Exercise: Rewrite the stretch of the Nominet breach report from "It affects VPN" through "the updated confirmed.", replacing "backdoors" with "covert entry points".

The UK’s top level domain registry has revealed to customers that it suffered a security breach recently when threat actors exploited a zero-day vulnerability in Ivanti VPN products.
Nominet, which manages over 11 million .uk domains as well as .wales and .cymru, issued an alert to its customers last week.
The security update, seen by Infosecurity, claimed the registry first noticed suspicious activity on its network in the week beginning December 30.
“The entry point was through third-party VPN software supplied by Ivanti that enables our people to access systems remotely. However, we currently have no evidence of data breach or leakage. We already operate restricted access protocols and firewalls to protect our registry systems,” it continued.
“The unauthorized intrusion into our network exploited a zero-day vulnerability.”
Read more on Nominet: Nominet Tackles Cybercrime with 29,000 .UK Domain Suspensions
The zero-day in question was revealed and patched by Ivanti on January 8. Stack-based buffer overflow bug CVE-2025-0282 has a CVSS score of 9.0 and could lead to unauthenticated remote code execution (RCE), according to the security vendor.
It affects VPN product Ivanti Connect Secure (before version 22.7R2.5), as well as Ivanti Policy Secure before version 22.7R1.2 and Ivanti Neurons for ZTA gateways before version 22.7R2.3.
Although customers of the other two affected products will have to wait until January 21 for a patch, Ivanti released fixes for Ivanti Connect Secure last week. Nominet said it was deploying the patches, as well as notifying the relevant authorities.
Fortunately, the company appears to have spotted the intrusion early on, before threat actors could cause much damage.
“As you will recognize, these incidents are always fast-moving and require investigation – but we have not uncovered any backdoors or routes onto our network,” the updated confirmed.
“Aided by external experts, our investigation continues, and we have put additional safeguards in place, including restricted access to our systems from VPN. Domain registration and management systems continue to operate as normal.”

(Collected data entries)
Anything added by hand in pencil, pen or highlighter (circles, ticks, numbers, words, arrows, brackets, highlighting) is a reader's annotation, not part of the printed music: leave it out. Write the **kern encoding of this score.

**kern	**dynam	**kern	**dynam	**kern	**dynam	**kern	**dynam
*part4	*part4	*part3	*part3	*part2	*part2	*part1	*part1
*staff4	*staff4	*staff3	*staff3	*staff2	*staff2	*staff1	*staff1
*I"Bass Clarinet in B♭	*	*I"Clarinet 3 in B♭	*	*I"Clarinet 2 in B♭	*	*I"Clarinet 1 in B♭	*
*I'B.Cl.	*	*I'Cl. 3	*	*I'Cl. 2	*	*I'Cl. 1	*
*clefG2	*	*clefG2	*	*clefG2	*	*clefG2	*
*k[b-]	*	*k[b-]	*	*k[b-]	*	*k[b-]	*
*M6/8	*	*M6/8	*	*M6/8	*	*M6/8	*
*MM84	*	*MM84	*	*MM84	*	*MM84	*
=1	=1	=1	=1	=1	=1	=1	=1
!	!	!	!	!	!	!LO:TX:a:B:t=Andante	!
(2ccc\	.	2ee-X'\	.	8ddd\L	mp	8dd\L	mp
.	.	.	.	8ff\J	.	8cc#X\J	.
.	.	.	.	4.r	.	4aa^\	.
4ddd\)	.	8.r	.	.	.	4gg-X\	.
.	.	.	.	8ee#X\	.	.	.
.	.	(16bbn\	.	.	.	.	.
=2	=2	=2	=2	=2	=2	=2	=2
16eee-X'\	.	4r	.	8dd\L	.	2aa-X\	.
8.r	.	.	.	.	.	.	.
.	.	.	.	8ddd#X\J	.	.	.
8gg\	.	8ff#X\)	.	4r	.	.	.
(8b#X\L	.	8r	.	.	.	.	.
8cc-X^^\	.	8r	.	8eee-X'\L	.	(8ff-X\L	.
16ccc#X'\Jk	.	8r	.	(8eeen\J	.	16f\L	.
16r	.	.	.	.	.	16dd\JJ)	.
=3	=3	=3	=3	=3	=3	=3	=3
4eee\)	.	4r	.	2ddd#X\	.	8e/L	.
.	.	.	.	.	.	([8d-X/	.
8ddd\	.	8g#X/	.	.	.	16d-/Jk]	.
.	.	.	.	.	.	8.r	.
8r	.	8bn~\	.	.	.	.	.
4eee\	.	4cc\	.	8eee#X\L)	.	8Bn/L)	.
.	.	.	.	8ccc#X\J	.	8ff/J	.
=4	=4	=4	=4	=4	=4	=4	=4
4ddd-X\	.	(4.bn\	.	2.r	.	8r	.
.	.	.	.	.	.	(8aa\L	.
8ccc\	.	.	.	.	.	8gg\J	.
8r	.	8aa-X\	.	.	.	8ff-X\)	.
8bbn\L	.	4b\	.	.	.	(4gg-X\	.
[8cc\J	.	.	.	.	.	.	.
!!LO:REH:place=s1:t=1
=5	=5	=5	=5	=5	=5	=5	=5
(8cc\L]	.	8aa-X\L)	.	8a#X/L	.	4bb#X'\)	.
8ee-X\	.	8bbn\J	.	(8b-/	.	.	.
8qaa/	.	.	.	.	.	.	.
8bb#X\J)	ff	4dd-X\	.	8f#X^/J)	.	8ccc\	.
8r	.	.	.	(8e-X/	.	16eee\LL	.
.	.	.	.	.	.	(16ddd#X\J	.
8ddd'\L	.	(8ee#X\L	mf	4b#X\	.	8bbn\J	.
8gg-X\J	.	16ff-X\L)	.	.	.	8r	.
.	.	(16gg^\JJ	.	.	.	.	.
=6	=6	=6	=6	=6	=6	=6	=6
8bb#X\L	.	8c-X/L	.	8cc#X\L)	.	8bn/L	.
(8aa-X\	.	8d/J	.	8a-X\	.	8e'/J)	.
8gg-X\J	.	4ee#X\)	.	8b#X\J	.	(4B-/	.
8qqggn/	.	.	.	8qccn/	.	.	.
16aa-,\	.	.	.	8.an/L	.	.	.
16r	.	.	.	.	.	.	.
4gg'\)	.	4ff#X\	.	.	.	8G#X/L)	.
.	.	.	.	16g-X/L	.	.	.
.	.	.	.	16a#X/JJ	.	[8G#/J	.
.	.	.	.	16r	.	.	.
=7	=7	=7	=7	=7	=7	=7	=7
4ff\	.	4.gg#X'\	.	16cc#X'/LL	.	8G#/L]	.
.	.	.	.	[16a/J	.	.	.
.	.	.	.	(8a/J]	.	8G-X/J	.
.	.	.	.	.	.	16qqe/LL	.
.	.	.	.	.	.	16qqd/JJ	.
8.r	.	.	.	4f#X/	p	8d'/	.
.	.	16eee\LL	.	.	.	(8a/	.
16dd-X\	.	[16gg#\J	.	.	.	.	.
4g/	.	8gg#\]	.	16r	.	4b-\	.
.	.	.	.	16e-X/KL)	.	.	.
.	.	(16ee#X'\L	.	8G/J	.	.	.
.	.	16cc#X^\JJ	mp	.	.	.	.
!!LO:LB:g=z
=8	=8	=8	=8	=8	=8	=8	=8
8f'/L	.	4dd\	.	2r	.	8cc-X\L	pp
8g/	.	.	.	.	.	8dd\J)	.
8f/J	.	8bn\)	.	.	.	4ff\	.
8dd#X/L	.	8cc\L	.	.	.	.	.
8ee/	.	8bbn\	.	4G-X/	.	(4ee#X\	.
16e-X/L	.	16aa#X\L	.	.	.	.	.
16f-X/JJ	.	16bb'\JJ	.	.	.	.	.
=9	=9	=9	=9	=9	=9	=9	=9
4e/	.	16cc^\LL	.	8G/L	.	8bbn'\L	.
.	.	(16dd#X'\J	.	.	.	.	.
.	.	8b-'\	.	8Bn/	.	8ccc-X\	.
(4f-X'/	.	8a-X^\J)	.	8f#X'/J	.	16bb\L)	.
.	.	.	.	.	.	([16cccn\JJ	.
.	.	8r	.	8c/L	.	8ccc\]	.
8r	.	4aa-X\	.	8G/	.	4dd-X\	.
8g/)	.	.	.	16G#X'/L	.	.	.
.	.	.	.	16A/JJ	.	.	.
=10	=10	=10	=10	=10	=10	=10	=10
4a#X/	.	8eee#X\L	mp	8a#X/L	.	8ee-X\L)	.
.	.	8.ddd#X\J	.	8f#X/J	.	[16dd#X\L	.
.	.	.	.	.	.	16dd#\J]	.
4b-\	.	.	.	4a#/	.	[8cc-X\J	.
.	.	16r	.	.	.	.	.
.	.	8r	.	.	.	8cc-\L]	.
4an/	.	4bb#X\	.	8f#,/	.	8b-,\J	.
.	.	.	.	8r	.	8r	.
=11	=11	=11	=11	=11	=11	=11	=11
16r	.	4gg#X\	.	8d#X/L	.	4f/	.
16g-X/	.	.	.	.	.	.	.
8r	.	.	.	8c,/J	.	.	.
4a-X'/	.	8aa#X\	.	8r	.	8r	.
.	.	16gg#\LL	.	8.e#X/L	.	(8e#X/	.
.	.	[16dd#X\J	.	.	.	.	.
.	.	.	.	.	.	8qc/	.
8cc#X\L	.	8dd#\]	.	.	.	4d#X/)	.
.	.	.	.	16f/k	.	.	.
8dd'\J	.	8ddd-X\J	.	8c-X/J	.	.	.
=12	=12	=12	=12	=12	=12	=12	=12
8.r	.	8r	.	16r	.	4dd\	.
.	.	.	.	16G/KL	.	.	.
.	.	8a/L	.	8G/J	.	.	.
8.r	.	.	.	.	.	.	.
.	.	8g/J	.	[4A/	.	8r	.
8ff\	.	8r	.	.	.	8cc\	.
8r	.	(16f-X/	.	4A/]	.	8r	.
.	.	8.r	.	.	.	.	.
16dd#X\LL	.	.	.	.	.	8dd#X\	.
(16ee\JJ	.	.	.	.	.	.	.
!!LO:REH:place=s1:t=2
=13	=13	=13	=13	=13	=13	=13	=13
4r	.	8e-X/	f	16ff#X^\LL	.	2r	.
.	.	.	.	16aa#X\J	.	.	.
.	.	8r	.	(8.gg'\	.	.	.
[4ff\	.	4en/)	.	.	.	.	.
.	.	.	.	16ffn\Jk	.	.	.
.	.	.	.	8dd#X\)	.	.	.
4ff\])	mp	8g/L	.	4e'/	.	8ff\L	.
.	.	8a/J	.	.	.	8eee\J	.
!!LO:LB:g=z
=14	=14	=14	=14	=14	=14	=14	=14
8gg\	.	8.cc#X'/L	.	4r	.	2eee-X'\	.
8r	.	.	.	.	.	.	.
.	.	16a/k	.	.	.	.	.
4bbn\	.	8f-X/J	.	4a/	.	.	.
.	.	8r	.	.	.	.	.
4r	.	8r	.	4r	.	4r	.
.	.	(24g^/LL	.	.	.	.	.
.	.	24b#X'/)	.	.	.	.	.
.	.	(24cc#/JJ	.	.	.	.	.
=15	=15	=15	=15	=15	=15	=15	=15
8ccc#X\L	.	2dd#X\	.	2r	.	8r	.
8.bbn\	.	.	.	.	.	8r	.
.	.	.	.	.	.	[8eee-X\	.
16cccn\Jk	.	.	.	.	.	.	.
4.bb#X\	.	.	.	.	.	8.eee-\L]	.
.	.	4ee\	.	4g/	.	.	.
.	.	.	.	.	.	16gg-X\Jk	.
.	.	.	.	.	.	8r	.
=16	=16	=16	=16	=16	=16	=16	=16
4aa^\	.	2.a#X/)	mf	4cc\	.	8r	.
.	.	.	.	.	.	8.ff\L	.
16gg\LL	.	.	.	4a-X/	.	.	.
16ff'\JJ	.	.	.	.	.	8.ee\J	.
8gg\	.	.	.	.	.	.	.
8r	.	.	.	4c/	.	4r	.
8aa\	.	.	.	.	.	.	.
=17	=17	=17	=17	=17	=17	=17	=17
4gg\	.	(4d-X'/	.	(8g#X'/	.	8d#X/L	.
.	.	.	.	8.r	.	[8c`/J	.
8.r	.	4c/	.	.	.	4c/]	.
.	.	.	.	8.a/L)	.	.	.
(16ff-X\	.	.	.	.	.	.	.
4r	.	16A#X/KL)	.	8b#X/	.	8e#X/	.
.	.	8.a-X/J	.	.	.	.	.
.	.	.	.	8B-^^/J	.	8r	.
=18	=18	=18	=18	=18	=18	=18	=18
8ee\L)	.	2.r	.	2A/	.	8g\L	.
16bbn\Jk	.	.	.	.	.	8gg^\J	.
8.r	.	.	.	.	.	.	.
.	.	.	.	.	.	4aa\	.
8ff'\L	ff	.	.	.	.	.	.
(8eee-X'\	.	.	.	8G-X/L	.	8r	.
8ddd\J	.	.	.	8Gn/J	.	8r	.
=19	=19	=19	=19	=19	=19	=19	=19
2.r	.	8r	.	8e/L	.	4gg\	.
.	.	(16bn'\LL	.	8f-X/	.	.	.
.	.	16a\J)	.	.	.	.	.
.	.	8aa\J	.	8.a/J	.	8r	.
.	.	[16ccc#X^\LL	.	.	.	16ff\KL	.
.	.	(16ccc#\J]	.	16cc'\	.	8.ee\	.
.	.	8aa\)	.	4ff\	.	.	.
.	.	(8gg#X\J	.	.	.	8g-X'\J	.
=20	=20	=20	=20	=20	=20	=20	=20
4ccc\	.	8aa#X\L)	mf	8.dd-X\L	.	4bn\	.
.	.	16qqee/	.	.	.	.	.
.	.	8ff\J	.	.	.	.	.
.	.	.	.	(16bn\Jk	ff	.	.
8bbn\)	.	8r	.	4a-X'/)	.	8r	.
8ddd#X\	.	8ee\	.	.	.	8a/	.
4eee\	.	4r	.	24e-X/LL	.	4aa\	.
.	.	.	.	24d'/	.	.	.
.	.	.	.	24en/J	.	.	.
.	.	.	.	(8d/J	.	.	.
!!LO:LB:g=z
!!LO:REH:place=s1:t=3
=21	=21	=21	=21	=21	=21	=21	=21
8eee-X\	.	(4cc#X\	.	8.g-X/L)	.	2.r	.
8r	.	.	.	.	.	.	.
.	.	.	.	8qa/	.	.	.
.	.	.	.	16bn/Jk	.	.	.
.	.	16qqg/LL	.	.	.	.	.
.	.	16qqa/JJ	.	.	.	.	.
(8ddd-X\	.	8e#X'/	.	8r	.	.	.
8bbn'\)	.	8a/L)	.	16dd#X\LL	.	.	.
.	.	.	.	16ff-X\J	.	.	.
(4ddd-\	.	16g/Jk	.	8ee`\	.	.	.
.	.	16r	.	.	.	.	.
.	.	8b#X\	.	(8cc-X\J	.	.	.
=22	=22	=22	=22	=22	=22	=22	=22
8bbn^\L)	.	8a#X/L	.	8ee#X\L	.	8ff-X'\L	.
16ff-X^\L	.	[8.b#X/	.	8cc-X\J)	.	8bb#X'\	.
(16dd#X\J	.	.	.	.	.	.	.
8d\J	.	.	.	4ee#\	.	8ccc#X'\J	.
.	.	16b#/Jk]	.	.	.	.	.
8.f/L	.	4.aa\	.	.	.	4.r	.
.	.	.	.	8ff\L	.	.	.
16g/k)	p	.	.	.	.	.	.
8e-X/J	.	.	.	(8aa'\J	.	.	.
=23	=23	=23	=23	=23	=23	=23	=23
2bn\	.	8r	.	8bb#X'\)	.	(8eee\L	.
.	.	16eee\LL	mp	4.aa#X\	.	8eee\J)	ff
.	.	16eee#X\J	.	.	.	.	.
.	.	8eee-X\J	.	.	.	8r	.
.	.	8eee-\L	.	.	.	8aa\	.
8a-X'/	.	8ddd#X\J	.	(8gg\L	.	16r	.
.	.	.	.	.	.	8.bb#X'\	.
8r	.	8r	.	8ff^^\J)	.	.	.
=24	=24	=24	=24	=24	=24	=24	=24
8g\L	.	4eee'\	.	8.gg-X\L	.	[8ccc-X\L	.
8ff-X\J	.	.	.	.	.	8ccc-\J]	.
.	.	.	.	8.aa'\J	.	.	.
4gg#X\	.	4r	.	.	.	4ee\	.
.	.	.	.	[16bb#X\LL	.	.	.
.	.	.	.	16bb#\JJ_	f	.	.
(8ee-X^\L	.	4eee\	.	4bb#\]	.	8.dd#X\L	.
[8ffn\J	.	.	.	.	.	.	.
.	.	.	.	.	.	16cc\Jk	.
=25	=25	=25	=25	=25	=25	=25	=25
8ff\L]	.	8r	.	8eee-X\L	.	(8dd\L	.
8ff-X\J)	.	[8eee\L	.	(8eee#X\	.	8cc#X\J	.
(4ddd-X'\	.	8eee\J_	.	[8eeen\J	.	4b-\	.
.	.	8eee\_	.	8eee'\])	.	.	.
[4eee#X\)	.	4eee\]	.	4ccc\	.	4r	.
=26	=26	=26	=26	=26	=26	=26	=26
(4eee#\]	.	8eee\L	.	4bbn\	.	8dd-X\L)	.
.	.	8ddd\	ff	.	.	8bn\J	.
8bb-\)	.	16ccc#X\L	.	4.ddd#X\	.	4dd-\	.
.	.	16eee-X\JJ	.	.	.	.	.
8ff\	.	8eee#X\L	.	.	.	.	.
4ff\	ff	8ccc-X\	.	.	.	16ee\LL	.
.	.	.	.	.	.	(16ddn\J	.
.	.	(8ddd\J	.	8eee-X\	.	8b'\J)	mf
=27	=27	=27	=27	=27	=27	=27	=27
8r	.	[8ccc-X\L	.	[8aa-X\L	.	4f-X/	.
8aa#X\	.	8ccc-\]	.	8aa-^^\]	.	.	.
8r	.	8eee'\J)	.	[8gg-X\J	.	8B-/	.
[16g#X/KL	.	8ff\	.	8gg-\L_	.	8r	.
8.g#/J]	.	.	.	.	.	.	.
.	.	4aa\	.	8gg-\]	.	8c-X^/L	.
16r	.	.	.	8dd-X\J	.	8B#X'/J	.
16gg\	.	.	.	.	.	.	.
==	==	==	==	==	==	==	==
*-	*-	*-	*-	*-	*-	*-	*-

Task solution:
It affects VPN product Ivanti Connect Secure (before version 22.7R2.5), as well as Ivanti Policy Secure before version 22.7R1.2 and Ivanti Neurons for ZTA gateways before version 22.7R2.3.
Although customers of the other two affected products will have to wait until January 21 for a patch, Ivanti released fixes for Ivanti Connect Secure last week. Nominet said it was deploying the patches, as well as notifying the relevant authorities.
Fortunately, the company appears to have spotted the intrusion early on, before threat actors could cause much damage.
“As you will recognize, these incidents are always fast-moving and require investigation – but we have not uncovered any covert entry points or routes onto our network,” the updated confirmed.